----- Data excerpts
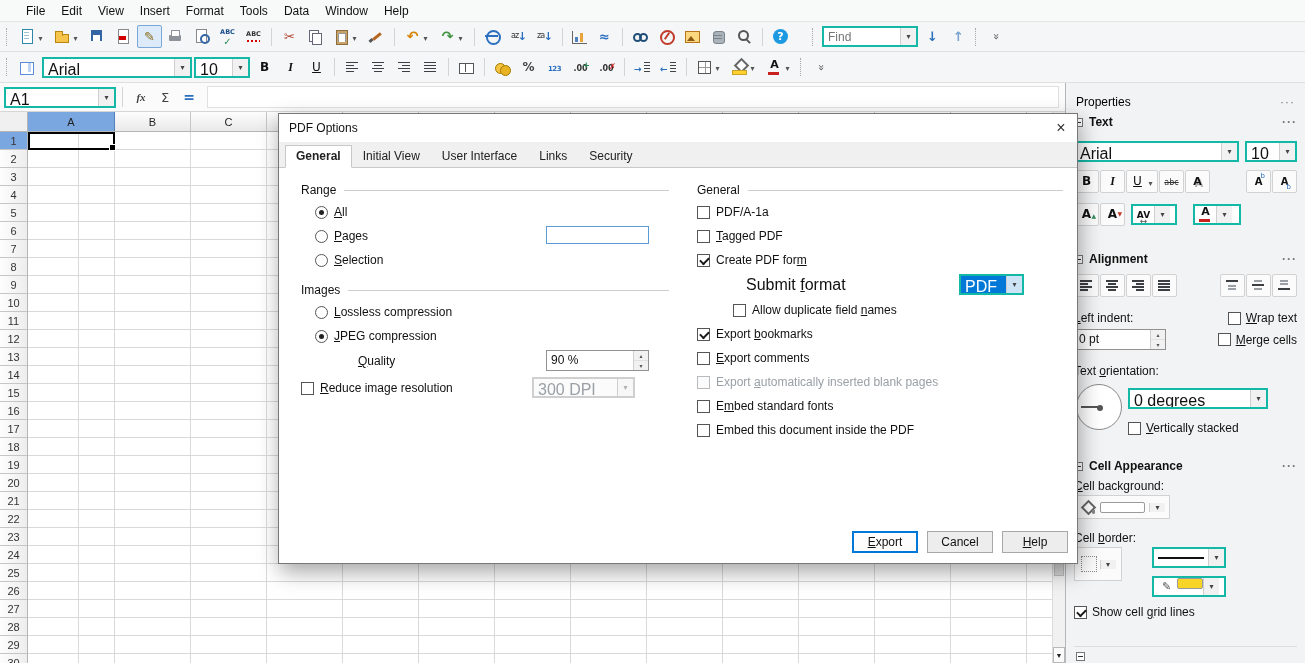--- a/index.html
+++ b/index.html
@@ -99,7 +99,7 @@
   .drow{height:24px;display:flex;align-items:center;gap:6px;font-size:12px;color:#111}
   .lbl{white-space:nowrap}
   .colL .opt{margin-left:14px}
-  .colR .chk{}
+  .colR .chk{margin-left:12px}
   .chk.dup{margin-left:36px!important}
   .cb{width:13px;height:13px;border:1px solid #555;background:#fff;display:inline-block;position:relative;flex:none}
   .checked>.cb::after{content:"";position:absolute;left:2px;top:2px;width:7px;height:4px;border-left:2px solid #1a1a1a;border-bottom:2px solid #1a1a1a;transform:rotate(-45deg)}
----------
■ **Task item**
Write out each line above with the word "margin".

■ **Response below**
   .colL .opt{margin-left:14px}
+  .colR .chk{margin-left:12px}
   .chk.dup{margin-left:36px!important}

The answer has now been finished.